A fábula “A Nova Roupa do Rei”, do escritor dinamarquês Hans Christian Andersen, publicada em 1837, expõe a hipocrisia e a vaidade humanas. Um rei vaidoso é enganado por malandros tecelões que fingem confeccionar uma roupa visível apenas aos inteligentes. Temerosos de parecerem tolos, o rei e seus súditos fingem admirar a roupa inexistente.A verdade é revelada por um menino, que, com coragem e simplicidade, grita que “o rei está nu”, desmascarando a ilusão coletiva e expondo a soberba e o engano.
Adaptada aos tempos atuais, a fábula de Andersen se encaixa no governo de Helder Barbalho, que enfrenta uma tormenta sem precedentes, fruto de uma gestão marcada pela ausência de diálogo, arrogância e falta de preparo para lidar com desafios críticos. Na verdade, o governador do Pará está acuado por uma série de crises que revelam a fragilidade de sua administração e colocam em xeque sua capacidade de conduzir o estado.
Há mais de 12 dias, cerca de 400 indígenas ocupam o prédio da Secretaria de Educação (Seduc), em Belém, clamando por direitos básicos e exigindo respostas. A ausência de diálogo do governo é um retrato fiel de uma postura imperial e distante, que ignora demandas históricas de populações vulneráveis.
Barbalho demonstra uma incapacidade alarmante de articular soluções para questões que exigem sensibilidade e competência política. Em vez disso, foge de protestos e refugia-se em um mundo paralelo, sem afetação, desconectando-se do mundo real de problemas e da força dos desafios.
Por outro lado, no campo educacional, a insatisfação dos professores explodiu em greves e protestos, reflexo direto dos cortes de direitos que fragilizam uma categoria já combalida. O governo não só falha em valorizar os educadores, como também aprofunda o abismo entre a gestão estadual e aqueles que sustentam a formação das futuras gerações.

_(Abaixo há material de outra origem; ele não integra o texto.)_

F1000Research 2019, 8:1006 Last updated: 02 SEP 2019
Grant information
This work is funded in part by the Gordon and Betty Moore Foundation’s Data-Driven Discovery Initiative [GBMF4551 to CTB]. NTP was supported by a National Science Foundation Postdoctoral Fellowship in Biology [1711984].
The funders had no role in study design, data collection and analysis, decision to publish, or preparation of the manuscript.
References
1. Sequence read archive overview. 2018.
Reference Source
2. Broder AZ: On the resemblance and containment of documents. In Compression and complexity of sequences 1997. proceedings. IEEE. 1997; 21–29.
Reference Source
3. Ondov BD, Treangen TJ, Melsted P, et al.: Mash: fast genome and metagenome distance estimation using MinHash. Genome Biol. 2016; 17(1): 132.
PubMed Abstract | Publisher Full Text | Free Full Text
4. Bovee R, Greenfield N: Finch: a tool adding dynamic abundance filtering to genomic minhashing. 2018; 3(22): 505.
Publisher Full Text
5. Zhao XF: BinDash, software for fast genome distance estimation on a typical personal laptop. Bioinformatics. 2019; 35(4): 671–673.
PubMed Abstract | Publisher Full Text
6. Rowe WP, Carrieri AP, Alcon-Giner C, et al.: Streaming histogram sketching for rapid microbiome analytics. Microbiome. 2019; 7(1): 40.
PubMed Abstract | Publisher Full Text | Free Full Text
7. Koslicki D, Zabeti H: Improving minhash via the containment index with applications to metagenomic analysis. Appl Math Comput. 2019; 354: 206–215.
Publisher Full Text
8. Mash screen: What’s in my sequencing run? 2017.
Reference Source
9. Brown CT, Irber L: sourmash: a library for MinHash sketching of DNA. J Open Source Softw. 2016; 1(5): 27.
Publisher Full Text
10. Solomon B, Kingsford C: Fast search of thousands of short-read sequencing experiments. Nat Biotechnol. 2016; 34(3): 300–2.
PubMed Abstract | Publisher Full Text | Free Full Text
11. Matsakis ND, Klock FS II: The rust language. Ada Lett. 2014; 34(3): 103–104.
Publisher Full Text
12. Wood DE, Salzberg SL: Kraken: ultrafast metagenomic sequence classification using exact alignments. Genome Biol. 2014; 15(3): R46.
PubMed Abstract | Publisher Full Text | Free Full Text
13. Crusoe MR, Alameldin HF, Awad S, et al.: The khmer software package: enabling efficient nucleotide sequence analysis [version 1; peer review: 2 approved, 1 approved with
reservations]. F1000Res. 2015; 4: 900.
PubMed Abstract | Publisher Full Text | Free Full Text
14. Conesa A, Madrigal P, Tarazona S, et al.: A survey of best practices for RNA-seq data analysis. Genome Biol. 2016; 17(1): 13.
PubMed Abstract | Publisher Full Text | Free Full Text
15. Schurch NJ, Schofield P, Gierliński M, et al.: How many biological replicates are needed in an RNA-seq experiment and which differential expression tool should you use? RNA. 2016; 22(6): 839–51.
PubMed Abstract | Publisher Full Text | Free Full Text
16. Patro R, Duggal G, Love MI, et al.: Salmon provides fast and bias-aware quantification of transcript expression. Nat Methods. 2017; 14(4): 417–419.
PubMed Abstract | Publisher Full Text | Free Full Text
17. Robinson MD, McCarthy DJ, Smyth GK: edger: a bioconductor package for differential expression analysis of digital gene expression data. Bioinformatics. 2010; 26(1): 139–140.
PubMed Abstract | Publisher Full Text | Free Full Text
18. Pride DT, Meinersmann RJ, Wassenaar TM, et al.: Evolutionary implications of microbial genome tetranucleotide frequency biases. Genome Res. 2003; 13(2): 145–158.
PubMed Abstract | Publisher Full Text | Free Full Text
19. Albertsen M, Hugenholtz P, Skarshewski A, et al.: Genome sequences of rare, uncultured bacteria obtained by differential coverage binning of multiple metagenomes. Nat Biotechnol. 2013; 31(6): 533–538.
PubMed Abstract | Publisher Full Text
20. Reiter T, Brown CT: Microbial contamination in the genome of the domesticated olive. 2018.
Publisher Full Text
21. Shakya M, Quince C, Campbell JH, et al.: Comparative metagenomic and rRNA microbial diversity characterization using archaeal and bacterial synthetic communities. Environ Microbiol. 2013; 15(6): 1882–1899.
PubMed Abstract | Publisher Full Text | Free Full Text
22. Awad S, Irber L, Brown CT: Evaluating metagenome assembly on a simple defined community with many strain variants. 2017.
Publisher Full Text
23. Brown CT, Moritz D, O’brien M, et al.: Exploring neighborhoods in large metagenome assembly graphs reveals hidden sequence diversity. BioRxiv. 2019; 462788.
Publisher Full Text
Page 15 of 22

Ademais, o despreparo para organizar a COP-30, um evento de relevância global, expõe a falta de visão estratégica de um governo que, apesar de buscar projeção internacional, não consegue resolver problemas internos. É lamentável que, enquanto tenta se colocar como protagonista do debate ambiental, o estado afunde em endividamento recorde de R$ 18 bilhões, gerando preocupação sobre o futuro financeiro do Pará.
A credibilidade do governo também é abalada por graves escândalos envolvendo aliados e amigos próximos de Helder Barbalho em desvios de recursos públicos. Investigações da Polícia Federal reforçam a sensação de que a corrupção é uma constante na administração estadual, corroendo a confiança da população.
Não bastasse isso, o controle da imprensa local através de vultosas verbas publicitárias revela um governo que prefere calar críticas do que enfrentá-las com trabalho e resultados. Enquanto isso, áreas essenciais como saúde e segurança pública sofrem com graves problemas, refletindo a ineficiência de uma gestão que não honra compromissos com fornecedores e compromete o funcionamento de serviços básicos.
A crescente insatisfação de aliados políticos indica que Helder Barbalho pode enfrentar dificuldades ainda maiores nas próximas eleições de 2026. As pixotadas de seu governo, incapaz de resolver questões estruturais, pode custar caro a quem se habituou à política de aparências.
O Pará merece mais do que um governo que se sustenta em bases tão frágeis. É hora de Helder Barbalho abandonar a arrogância e adotar uma postura transparente, aberta ao diálogo e comprometida com a resolução dos problemas que assolam o estado.
Caso contrário, o peso de sua ineficiência política será lembrado não apenas pelos eleitores, mas também pela história.